Regulatory Impact on Industry Adoption
The dominant regulatory theme in 2025 was integration rather than prohibition.
Governments focused on bringing crypto into the regulatory perimeter, reducing consumer risk, and enabling compliant innovation. This shift changed how crypto was treated by traditional financial institutions.
As clearer rules emerged, crypto became easier to justify internally at banks, fintech companies, and large enterprises. Legal uncertainty had long been one of the biggest blockers to adoption. In 2025, that blocker was meaningfully reduced across multiple major jurisdictions.
With clearer regulatory expectations in place, banks expanded crypto services, asset managers launched regulated investment products, payment networks embedded stablecoins into settlement flows, and enterprises adopted crypto payments and payouts with greater confidence.
Crypto also began appearing more frequently inside operational financial systems rather than only in pilot programs or isolated experiments.
Conclusion
By the end of 2025, crypto had reached a structurally different regulatory environment than in previous years.
Mainstream adoption, institutional participation, real-world payment use cases, and regulatory legitimacy existed simultaneously for the first time.
The introduction of unified regulatory frameworks in the EU, progress toward federal legislation in the U.S., and regulatory alignment across other major financial hubs reduced legal uncertainty and supported broader institutional participation.

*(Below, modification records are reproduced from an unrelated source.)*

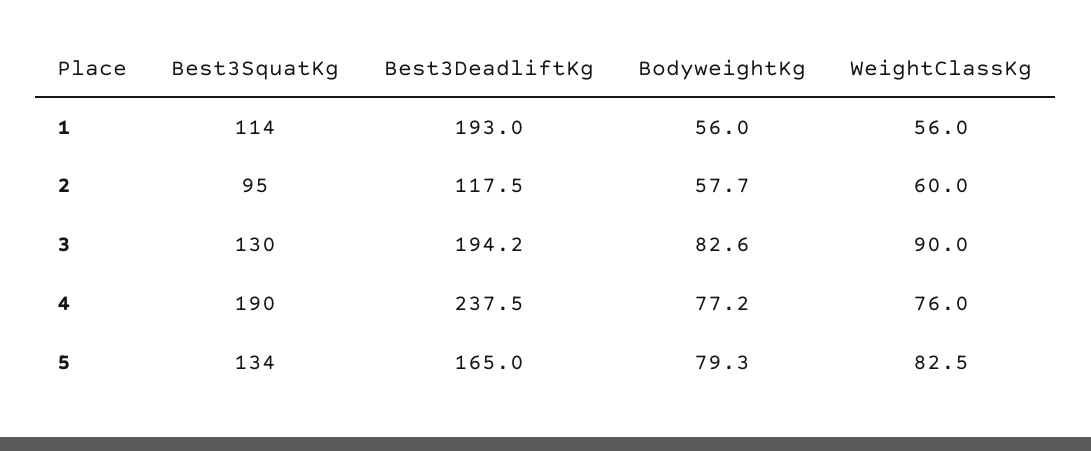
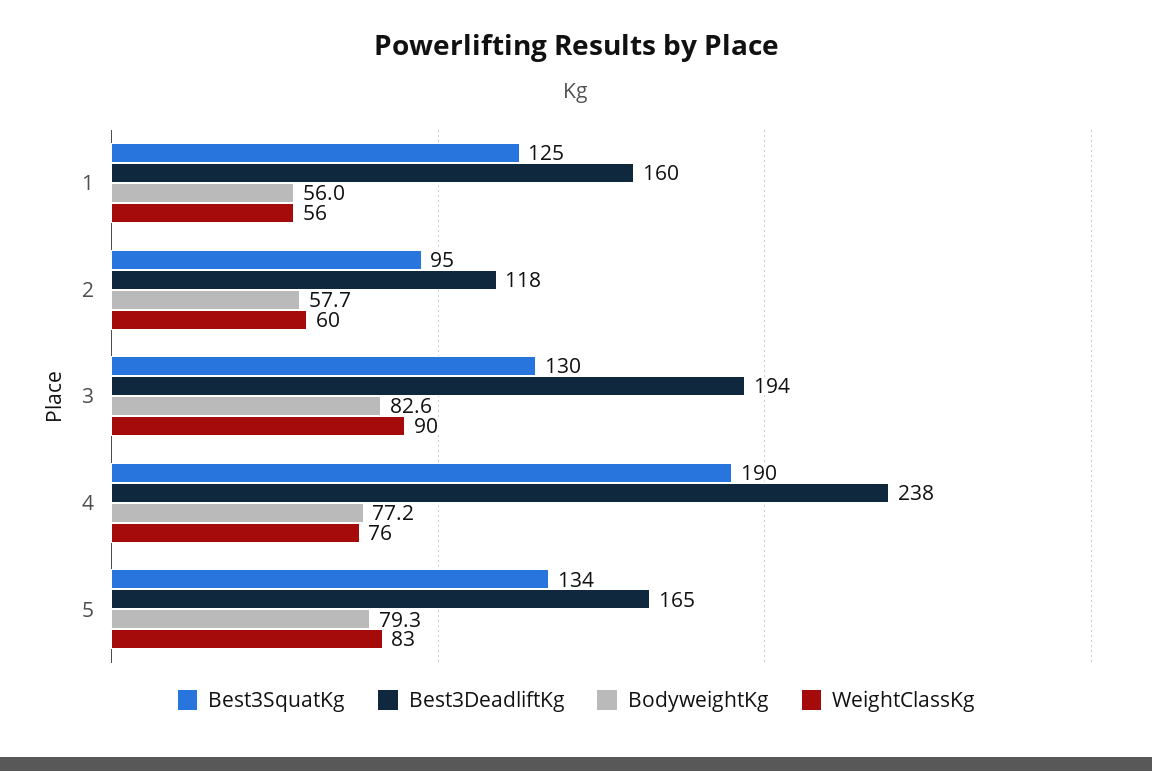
  {
    "Best3SquatKg": {
-     "1": 114,
+     "1": 125,
      "2": 95,
      "3": 130,
      "4": 190,
      "5": 134
    },
    "Best3DeadliftKg": {
-     "1": 193,
+     "1": 160,
      "2": 117.5,
      "3": 194.2,
      "4": 237.5,
      "5": 165
    },
    "BodyweightKg": {
      "1": 56,
      "2": 57.7,
      "3": 82.6,
      "4": 77.2,
      "5": 79.3
    },
    "WeightClassKg": {
      "1": 56,
      "2": 60,
      "3": 90,
      "4": 76,
      "5": 82.5
    }
  }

While challenges remain – including cybersecurity risks, market volatility, and incomplete legislation in some regions – the regulatory developments of 2025 established a more stable foundation for the continued integration of crypto into the global financial system.
In summary, 2025 marked a structural shift in how crypto is regulated and adopted globally.
The combination of regulatory clarity, institutional participation, and real-world usage moved crypto further into the financial mainstream and created a more predictable environment for long-term growth.